W piątek dziesięciu żużlowców Falubazu Zielona Góra zakończyło zimowe zgrupowanie w Białce Tatrzańskiej. Dla niektórych, był to debiut na słynnej już "Głodówce" - obozie, który hartuje sportowe charaktery. My zapytaliśmy ich jak czują się po tygodniu pracy na bardzo wysokich obrotach.

To było bardzo ciężkie zgrupowanie. Ja byłem tam pierwszy raz, więc dla mnie było to podwójne wyzwanie. Warunki do treningów były naprawdę ciężkie. Bieganie w śniegu po pas przy niskiej temperaturze nie należy do łatwych zadań. Początek był bardzo trudny, ale z każdym dniem czuliśmy się na zajęciach lepiej - powiedział nam Sebastian Helwig, jeden z tegorocznych debiutantów.

Poranny trening biegowy był jednym z elemetów całego zgrupowania. Jeszcze przed śniadaniem żużlowcy wspólnie z zielonogórskimi akrobatami z UKS As Zielona Góra wyruszali w teren na dwie godziny ciężkiej pracy. Po śniadaniu cała grupa wyjeżdżała na stoki narciarskie. Po obiedzie odbywał się kolejny trening - tym razem w hali gimnastycznej.
Bieganie w śniegu było zdecydowanie najtrudniejsze na całym obozie. Do tej pory nie miałem jeszcze okazji trenować w takich warunkach. Na początku był to dla mnie problem, ale już pod koniec zgrupowania przyzwyczaiłem się do takiego wysiłku i czerpałem z trenigów przyjemność. Miło wspominam też zajęcia na sali oraz wyjazdy na narty - przyznał Damian Boduch.

W Białce Tatrzańskiej grupę żużlowców reprezentowali nie tylki nasi juniorzy, ale także zawodnicy zdecydowanie bardziej doświadczeni - Patryk Dudek oraz Grzegorz Zengota. Okazuje się, że obecność obu tych żużlowców była dla ich młodszych kolegów bodźcem motywującym do cięższej pracy.
Podczas treningów były takie momenty, w których wątpiłem czy dane ćwiczenie jest możliwe do wykonania.

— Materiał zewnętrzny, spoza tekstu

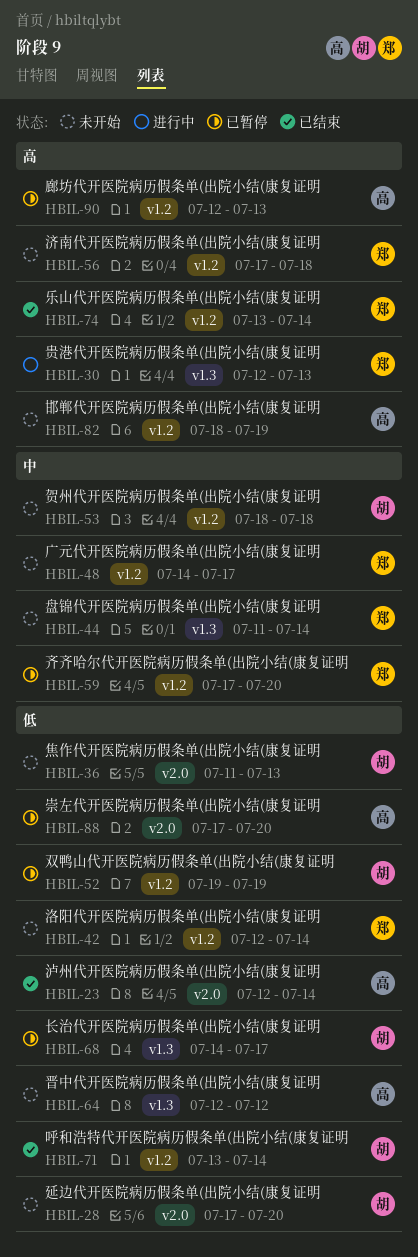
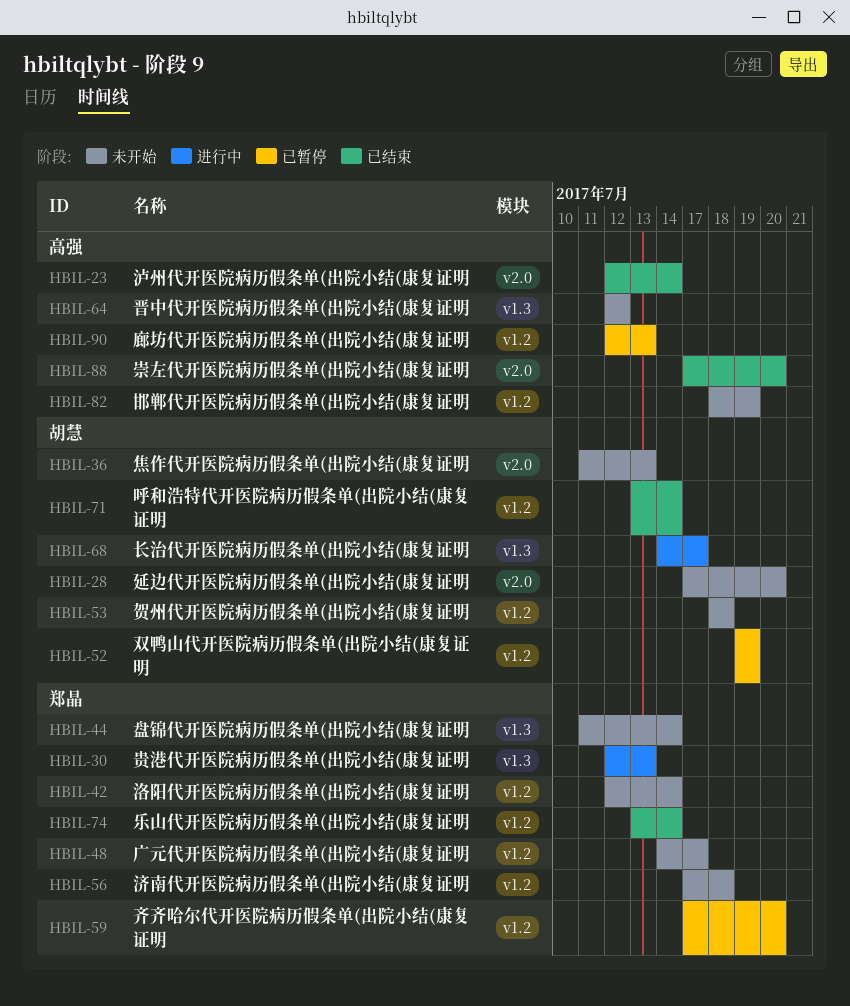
HBIL-68, status: 已暂停 -> 进行中
HBIL-88, status: 已暂停 -> 已结束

Obserwowałem wtedy DuZersa, Zengiego, a nawet Mateusza Tondera i widziałem jak doskonale sobie oni radzili. Było to dla mnie motywujące i starałem się od nich nie odstawać. Robić jak najwięcej powtórzeń, wykonywać ćwiczenia z odpowiednią prędkością i dokładnością - wspomina Nile Tufft - wychowanek zielonogórskiego Falubazu.

Po powrocie z gór nasi juniorzy nie będą mieli zbyt dużo czasu na odpoczynek. Już w poniedziałek cała grupa wróci na halę akrobatyczną przy ulicy Urszuli w Zielonej Górze, gdzie będzie kontynuować treningi. 
Po każdym treningu czuję poprawę. Na obozie w Białce Tatrzańskiej miałem okazję sprawdzić możliwości moje organizmu podczas pracy na bardzo wysokich obrotach. Jestem zadowolony z tego jakie postępy zrobiłem. Uważam, że praca z trenerem Walczakiem pozwoli mi szybciej zrealizować określone cele - powiedział nam Fabian Ragus, jeden z dwóch zawodników Falubazu z licencją w kategorii 250 ccm.